SFEBES2008 Poster Presentations Diabetes, metabolism and cardiovascular (51 abstracts)
1The BioMedical Research Institute and 2The Clinical Sciences Research Institute, The University of Warwick, Coventry, UK.
We have recently demonstrated expression of a functional calcium sensing receptor (CaSR) in human aortic smooth muscle cells (HAoSMC) and human arteries and demonstrated a correlation between CaSR expression and medial calcification (a major cause of cardiovascular mortality in chronic kidney disease). Apoptosis of vascular SMC occurs early in the development of calcification and apoptotic bodies accumulate calcium. Here, we have examined CaSR-mediated signalling pathways in HAoSMC and the role of the CaSR in proliferation and apoptosis. Incubation of HAoSMC with the CaSR agonist neomycin (300 μM), caused a significant increase in ERK1,2 phosphorylation (748±130% of control, P<0.05). Neomycin mediated ERK1,2 stimulation was inhibited by pre-treatment with PD-98059 (10 μM; ERK1 inhibitor) (32% of neomycin induction, P<0.01) and U-73122 (5 μM; PLC inhibitor) (23% of neomycin induction, P<0.01) suggesting that PLC-signalling was important for MEK1/ERK1,2 activation.
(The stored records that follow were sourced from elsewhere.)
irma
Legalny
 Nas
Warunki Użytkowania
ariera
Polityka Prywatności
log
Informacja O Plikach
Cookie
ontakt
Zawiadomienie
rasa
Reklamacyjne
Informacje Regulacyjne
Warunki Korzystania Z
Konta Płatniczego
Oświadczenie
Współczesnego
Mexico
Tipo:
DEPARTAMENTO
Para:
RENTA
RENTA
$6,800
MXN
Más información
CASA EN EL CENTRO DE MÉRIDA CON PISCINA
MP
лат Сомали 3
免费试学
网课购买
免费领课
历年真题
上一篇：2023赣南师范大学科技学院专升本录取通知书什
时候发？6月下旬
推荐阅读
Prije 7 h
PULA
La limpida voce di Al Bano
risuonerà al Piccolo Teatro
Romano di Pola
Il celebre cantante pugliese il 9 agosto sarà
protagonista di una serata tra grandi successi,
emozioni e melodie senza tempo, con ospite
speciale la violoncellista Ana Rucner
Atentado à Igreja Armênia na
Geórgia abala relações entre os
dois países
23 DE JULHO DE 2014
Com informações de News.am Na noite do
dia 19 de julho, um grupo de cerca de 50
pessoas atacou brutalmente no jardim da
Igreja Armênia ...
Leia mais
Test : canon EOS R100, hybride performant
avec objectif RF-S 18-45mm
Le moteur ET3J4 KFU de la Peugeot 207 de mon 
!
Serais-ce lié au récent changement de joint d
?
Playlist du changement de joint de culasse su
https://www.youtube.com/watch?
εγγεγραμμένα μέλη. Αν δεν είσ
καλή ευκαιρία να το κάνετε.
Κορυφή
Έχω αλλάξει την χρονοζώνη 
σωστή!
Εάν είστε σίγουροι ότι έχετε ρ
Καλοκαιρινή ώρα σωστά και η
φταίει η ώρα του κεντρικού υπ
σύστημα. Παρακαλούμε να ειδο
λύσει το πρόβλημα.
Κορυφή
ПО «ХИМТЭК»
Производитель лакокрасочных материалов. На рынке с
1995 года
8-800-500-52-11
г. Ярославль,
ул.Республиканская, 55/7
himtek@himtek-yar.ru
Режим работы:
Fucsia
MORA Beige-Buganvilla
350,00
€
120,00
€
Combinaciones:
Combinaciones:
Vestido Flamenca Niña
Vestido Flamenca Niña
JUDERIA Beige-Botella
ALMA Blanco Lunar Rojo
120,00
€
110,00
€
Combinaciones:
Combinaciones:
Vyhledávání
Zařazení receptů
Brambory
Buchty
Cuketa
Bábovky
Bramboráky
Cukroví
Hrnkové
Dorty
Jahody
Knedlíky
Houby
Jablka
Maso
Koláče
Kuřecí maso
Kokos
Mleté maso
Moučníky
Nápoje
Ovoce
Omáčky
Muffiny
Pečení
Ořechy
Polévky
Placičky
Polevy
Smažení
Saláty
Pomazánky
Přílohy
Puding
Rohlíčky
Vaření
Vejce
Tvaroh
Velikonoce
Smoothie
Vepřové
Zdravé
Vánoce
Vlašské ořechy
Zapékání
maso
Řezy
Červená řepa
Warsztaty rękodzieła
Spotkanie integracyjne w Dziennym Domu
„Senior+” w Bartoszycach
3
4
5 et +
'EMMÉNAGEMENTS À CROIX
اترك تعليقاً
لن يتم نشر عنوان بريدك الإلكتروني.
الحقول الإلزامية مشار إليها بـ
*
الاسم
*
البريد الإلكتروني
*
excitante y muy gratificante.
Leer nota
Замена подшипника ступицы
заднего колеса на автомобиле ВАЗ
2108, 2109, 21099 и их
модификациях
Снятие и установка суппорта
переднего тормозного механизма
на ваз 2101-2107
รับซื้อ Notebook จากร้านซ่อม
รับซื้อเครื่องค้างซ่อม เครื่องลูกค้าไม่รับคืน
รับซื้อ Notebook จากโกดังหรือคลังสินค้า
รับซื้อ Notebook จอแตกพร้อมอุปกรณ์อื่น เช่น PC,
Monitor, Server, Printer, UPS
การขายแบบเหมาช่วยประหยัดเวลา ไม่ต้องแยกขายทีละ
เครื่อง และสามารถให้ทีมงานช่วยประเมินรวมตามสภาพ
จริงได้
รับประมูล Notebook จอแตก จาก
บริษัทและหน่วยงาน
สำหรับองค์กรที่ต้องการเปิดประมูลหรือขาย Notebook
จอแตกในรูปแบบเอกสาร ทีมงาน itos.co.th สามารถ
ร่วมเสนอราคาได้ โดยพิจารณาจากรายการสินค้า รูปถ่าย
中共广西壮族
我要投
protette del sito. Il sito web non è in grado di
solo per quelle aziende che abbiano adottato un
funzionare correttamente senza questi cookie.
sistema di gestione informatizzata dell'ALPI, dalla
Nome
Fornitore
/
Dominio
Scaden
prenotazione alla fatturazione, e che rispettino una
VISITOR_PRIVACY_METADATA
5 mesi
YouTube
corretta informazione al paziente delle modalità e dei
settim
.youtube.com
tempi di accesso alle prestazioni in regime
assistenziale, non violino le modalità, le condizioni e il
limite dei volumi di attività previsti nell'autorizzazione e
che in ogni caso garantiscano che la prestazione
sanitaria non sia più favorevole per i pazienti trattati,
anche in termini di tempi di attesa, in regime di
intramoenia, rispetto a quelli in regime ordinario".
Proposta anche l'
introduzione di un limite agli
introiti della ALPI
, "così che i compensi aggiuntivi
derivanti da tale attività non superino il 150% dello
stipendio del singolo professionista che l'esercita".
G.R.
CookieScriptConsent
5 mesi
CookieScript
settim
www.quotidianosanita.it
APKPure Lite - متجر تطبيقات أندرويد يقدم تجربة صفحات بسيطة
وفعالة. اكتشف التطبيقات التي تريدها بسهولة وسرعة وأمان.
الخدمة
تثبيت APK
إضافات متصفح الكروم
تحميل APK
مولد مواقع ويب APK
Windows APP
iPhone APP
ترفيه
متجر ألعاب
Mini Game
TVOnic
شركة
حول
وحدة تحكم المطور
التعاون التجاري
No changes were seen with PKC and PI3K inhibitors. To confirm ERK1,2 stimulation was mediated via the CaSR, HAoSMC were transfected with CaSR siRNA (CaSR-knockdown). In CaSR-knockdown cells, CaSR expression was reduced by >80% (P<0.05 compared to cells transfected with control siRNA). CaSR-knockdown cells demonstrated an attenuated response to neomycin (44% of neomycin induction in control siRNA cells, P<0.01). Treatment with neomycin increased HAoSMC proliferation (365±33%, P<0.001). This was attenuated in CaSR-knockdown cells (111±6%, P<0.01) and was further inhibited by PD-98059 and U-73122 (P<0.05) confirming the importance of CaSR mediated MEK/ERK1,2 and PLC signalling in HAoSMC proliferation. Apoptosis was not affected by neomycin or CaSR siRNA, but incubation with U-73122 increased apoptotic cell death (3.5-fold vs control P<0.05), which was further increased by CaSR-knockdown (4.8-fold vs control siRNA, P<0.05). Taken together these data demonstrate that agonist stimulation of the CaSR activates the MEK/ERK1,2 pathway and PLC signalling is involved. In addition, CaSR-mediated PLC activation is important for HAoSMC proliferation and protection against apoptosis.